My recent visitors were mesmerized by the machines--good thing since they paid for them--and that's OK so long as we remember what our task is in the classroom.

The more I focus on the kids (and the less I worry about how I look), the better it gets.

And hey, you love paradoxes!

Dear Tracy,

More of us need to do that--and I hope I can encourage my kids to do this.

Many of my families need more communion--and a good baguette works wonders. Our hearts lie just above our gut feelings.

Charlie Roy said...

@ Doyle
It's posts like these that inspired me to begin gardening last year. I thought about you tonight when I ate my salad w/ cherry tomatoes from the garden, boiled sweet corn, and stuffed some poblano peppers and fried them up. Although it was a simple meal it was very satisfying. And as another school principal Chris Lehman is becoming the superman of school administrators.

doyle said...

Dear Charlie,

I am (temporarily) limited to soft foods--I still pick the beans and tomatoes, but have avoided clamming. It warms me up whenever anyone eats what they have grown, excepting their children, of course.

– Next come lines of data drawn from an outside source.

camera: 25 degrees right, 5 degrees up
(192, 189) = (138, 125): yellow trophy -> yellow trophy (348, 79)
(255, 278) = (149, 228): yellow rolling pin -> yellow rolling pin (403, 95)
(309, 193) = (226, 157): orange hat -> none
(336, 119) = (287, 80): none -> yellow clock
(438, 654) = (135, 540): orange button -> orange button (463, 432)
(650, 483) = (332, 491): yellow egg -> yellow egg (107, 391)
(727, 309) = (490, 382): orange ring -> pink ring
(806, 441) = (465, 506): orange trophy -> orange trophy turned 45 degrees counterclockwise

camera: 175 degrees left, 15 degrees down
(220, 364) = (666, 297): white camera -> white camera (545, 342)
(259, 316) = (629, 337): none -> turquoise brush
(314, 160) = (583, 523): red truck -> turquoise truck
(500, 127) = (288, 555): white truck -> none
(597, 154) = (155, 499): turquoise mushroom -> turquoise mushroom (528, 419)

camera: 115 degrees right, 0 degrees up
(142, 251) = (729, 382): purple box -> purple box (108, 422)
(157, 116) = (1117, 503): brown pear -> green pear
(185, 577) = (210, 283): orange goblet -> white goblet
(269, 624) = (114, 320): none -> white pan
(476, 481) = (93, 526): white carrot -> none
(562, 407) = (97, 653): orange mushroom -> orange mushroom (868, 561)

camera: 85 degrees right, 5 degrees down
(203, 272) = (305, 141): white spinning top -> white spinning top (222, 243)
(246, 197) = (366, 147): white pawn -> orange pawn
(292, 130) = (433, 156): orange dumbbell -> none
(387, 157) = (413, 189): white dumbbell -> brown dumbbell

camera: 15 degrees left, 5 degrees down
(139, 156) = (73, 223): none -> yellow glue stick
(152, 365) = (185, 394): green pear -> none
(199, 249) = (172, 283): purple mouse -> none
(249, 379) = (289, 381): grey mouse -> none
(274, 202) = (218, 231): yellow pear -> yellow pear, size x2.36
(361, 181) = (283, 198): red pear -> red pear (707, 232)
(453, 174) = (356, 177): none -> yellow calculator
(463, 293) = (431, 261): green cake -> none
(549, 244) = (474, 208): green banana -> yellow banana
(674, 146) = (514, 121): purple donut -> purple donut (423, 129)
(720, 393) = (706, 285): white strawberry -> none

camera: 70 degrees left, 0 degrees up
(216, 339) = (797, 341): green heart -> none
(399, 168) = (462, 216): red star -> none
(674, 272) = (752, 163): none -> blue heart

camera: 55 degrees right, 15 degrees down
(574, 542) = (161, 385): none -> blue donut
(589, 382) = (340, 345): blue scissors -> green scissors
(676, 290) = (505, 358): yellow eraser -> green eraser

In return, you and Chris have given me a perspective on administrators we all need. I could not do what you and Chris do even if I wanted to. We need to keep hearing from you (*hint*) instead of the occasional venom that passes for chit-chat in the teachers' rooms.

(FWIW, I was the medical director of a small operation--the harder I worked, the smoother it ran, and the less people thought I did because it ran smoothly.)